L’État guinéen, Emirates Global Aluminium (EGA) et sa filiale Guinea Alumina Corporation (GAC) ont annoncé le 6 mai 2026 la conclusion d’un accord à l’amiable, mettant ainsi un terme à un litige de plus de 18 mois, qui a entraîné le retrait de la concession de bauxite exploitée par GAC en Guinée et son transfert à la compagnie publique Nimba Mining Company (NMC).
Les termes de l’arrangement prévoient le versement par Conakry d’une somme forfaitaire à GAC, en contrepartie du transfert des actifs à NMC en août 2025. Négocié sous l’égide du bâtonnier en exercice de l’Ordre des avocats de Paris, l’accord couvre également la Compagnie des Bauxites de Guinée (CBG), autre producteur guinéen contrôlé à 49 % par l’État, qui avait suspendu ses livraisons de bauxite à EGA durant le conflit.

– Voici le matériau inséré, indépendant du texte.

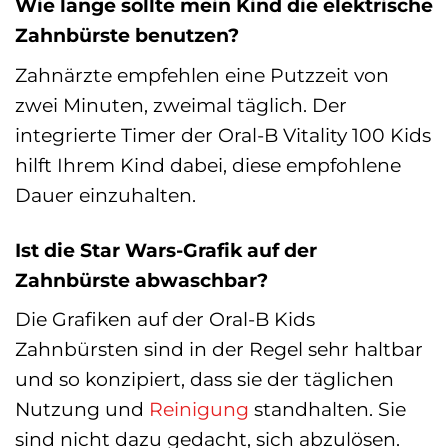
Wie lange sollte mein Kind die elektrische
Zahnbürste benutzen?
Zahnärzte empfehlen eine Putzzeit von
zwei Minuten, zweimal täglich. Der
integrierte Timer der Oral-B Vitality 100 Kids
hilft Ihrem Kind dabei, diese empfohlene
Dauer einzuhalten.
Ist die Star Wars-Grafik auf der
Zahnbürste abwaschbar?
Die Grafiken auf der Oral-B Kids
Zahnbürsten sind in der Regel sehr haltbar
und so konzipiert, dass sie der täglichen
Nutzung und
Reinigung
standhalten. Sie
sind nicht dazu gedacht, sich abzulösen.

Un différend né des pressions sur la transformation locale
Le différend entre les parties est né à la mi-2024 de la suspension par les autorités guinéennes des exportations de GAC, dans le cadre d’une pression plus large sur les opérateurs de bauxite pour qu’ils s’engagent dans la construction de raffineries d’alumine. En juillet 2025, EGA a annoncé la résiliation de sa convention de base avec l’État guinéen et procédé à une dépréciation complète de la valeur de GAC, pour un montant de 2,5 milliards de dirhams des Émirats arabes unis (environ 680 millions de dollars).
Après le retrait de la concession et son transfert à NMC, l’hypothèse d’une procédure judiciaire d’EGA contre la Guinée a été avancée, avant que des négociations n’aient finalement lieu entre les parties. Il faut dire que l’entreprise émiratie dépend largement de la Guinée pour approvisionner sa raffinerie d’aluminium d’Al Taweelah en bauxite, ce qui a pu l’inciter à trouver un compromis afin d’éviter une procédure judiciaire susceptible de s’étendre sur plusieurs années.
« Les intérêts sont convergents : EGA a besoin de la bauxite guinéenne pour alimenter sa raffinerie à Abu Dhabi, et la Guinée a tout intérêt à sécuriser des partenariats équilibrés et durables », analyse Patrice L’Huillier, DG de NMC, dans une interview accordée à Agence Ecofin.
Si Conakry tourne la page du différend avec EGA, les autorités doivent encore gérer des contentieux ouverts sur plusieurs fronts après les retraits massifs de permis miniers en 2025. La société émiratie Axis Minerals réclame ainsi 28,9 milliards de dollars devant le Centre international pour le règlement des différends relatifs aux investissements (CIRDI) après le retrait de son permis de bauxite à Boffa, et le canadien Falcon Energy Materials y a déposé une demande de 100 millions de dollars pour l’annulation de son projet de graphite de Lola.